#### EXTRAIT DU DOCUMENT
Mais que faudrait-il taxer exactement ? L’artificialisation, le fait de transformer des espaces naturels ou agricoles en espaces artificialisés (espaces urbains, de transports, de loisirs et d’extraction), est-elle simplement synonyme – comme on l’entend souvent – de bétonnage des terres agricoles pour construire des logements ? Une étude de l’Iddri, publiée en début d’année, apporte des éléments de réponse.
 
Le ministre Nicolas Hulot veut lutter contre « la folie des grandeurs » des promoteurs immobiliers et remédier à la diminution des surfaces agricoles, et envisage donc de taxer les « bétonneurs » pour préserver la biodiversité. « J’étudie une nouvelle source de financement qui permettrait de lutter contre l’artificialisation des sols et de financer la préservation de la biodiversité » expliquait-il au journal Le Parisien le 11 octobre dernier. Une prise de conscience et de position qui serait en rapport avec le sondage Ifop publié par l’ONG environnementale WWF France, qui révèle que 78% des français seraient favorables à un moratoire sur l’artificialisation des terres agricoles dès 2020. 
 

L’artificialisation résulte d’un processus de progression et de régression d’une grande diversité d’usages du sol. Ces usages du sol ont un intérêt variable pour la biodiversité, y compris en zone urbaine. Ce potentiel pour la biodiversité dépend fortement de la manière dont ces espaces sont gérés.
Une politique voulant protéger la biodiversité devrait donc s’intéresser à la manière de concevoir, d’aménager et de gérer ces différents espaces – autant, voire plus, qu’à contenir l’urbanisation. 
L’évaluation des politiques peine à faire le lien entre les actions menées en matière de biodiversité, les objectifs attendus et les résultats. Si des mesures politiques axées sur la biodiversité sont mises en avant, on constate en parallèle que les écosystèmes continuent de se dégrader, voire que les pressions sur la biodiversité augmentent – sans que la responsabilité des politiques publiques soit réellement interrogée. Comment évaluer réellement les politiques publiques mises en œuvre, les moyens employés, et leurs effets sur la biodiversité ? 
 

Image emblématique d’une banlieue tentaculaire aux USA , tirée du film de Gregory Greene « The End of Surburbia »

Une analyse fine des dynamiques d’artificialisation

 
Grâce aux données [1] très détaillées disponibles sur l’Île-de-France – données qui n’existent malheureusement pas au niveau national – l’étude de l’DDRI [2] analyse les dynamiques d’artificialisation entre 1999 et 2012 sur ce territoire. La figure ci-dessous permet de visualiser les changements d’usage des sols, en distinguant des types d’espaces qui n’ont pas le même intérêt pour la biodiversité :
– Les espaces boisés, qui constituent d’importants réservoirs de biodiversité lorsque leur gestion est adaptée.
– Les espaces naturels ouverts, par exemple les landes ou prairies naturelles, qui sont des milieux essentiels pour de nombreuses espèces.
– Les espaces agricoles, pour les cultures et les pâturages, qui ont un potentiel de biodiversité variable selon les pratiques, faible par exemple dans le cas de monocultures intensives et d’une simplification du paysage.
########
#### DONNÉES PRÉSENTÉES
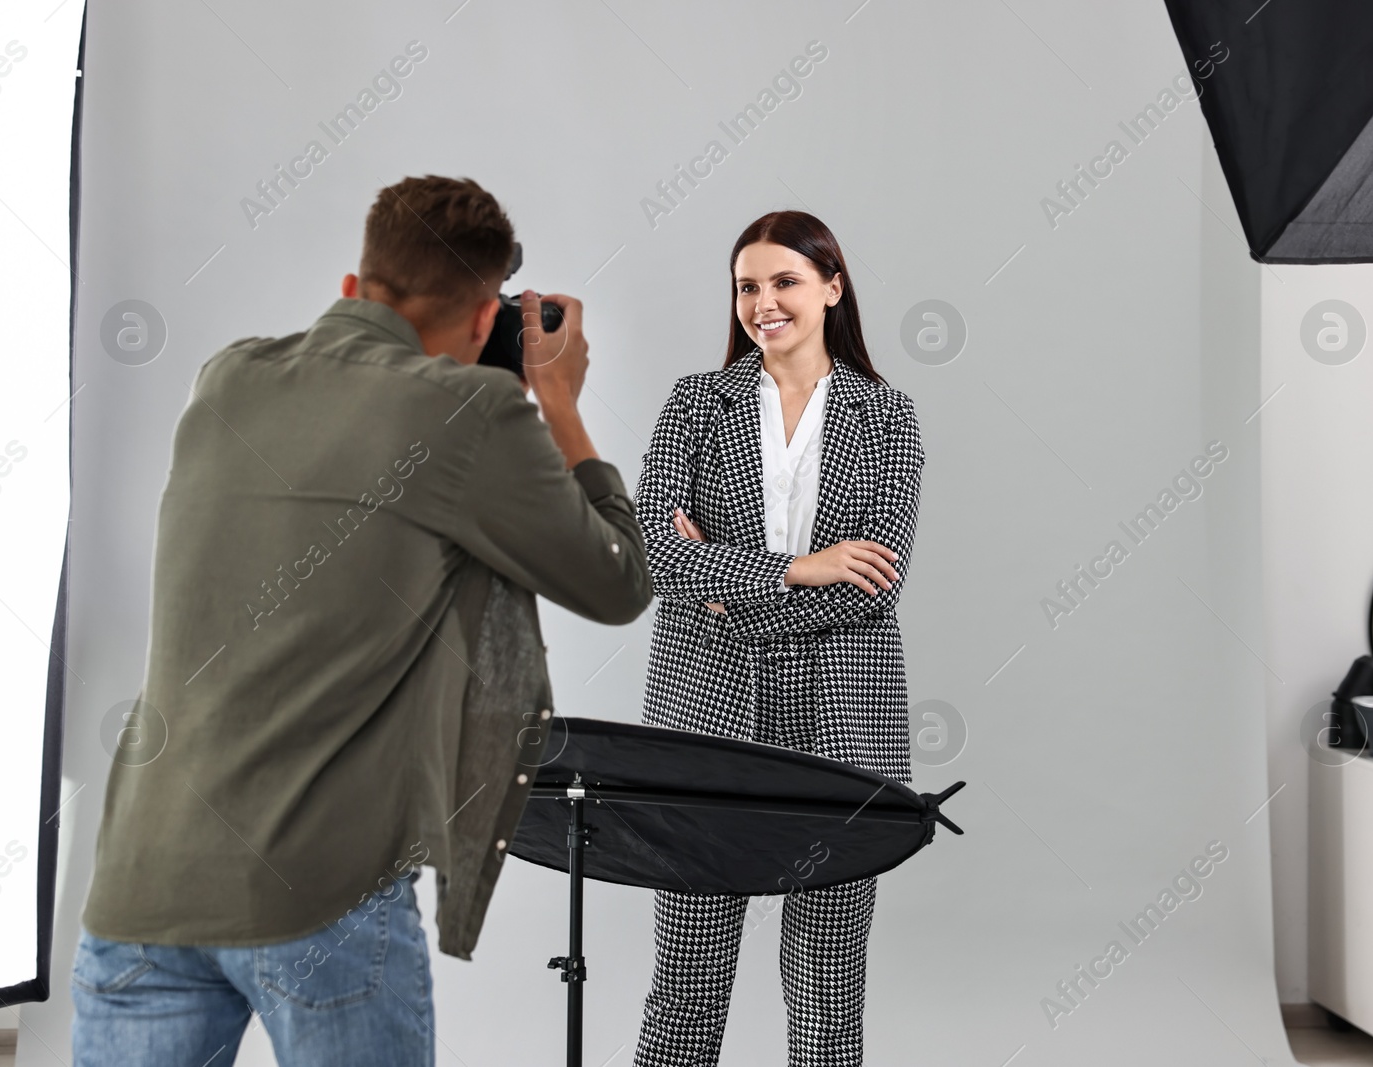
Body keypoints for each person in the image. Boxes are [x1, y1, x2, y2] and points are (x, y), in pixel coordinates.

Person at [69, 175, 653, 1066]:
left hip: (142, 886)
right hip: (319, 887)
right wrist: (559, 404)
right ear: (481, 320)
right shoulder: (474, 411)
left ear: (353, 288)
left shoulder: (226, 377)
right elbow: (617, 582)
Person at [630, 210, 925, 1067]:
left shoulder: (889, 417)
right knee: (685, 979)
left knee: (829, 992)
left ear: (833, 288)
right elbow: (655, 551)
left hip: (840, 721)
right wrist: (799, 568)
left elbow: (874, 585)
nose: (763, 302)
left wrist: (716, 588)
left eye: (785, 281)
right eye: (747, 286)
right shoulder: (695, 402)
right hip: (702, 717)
########
### CONSIGNE
Dans l'extrait sur l'artificialisation des sols, relevez tous les types d'espaces artificialisés que la définition énumère entre parenthèses.

### CORRIGÉ
– espaces urbains
– espaces de transports
– espaces de loisirs
– espaces d'extraction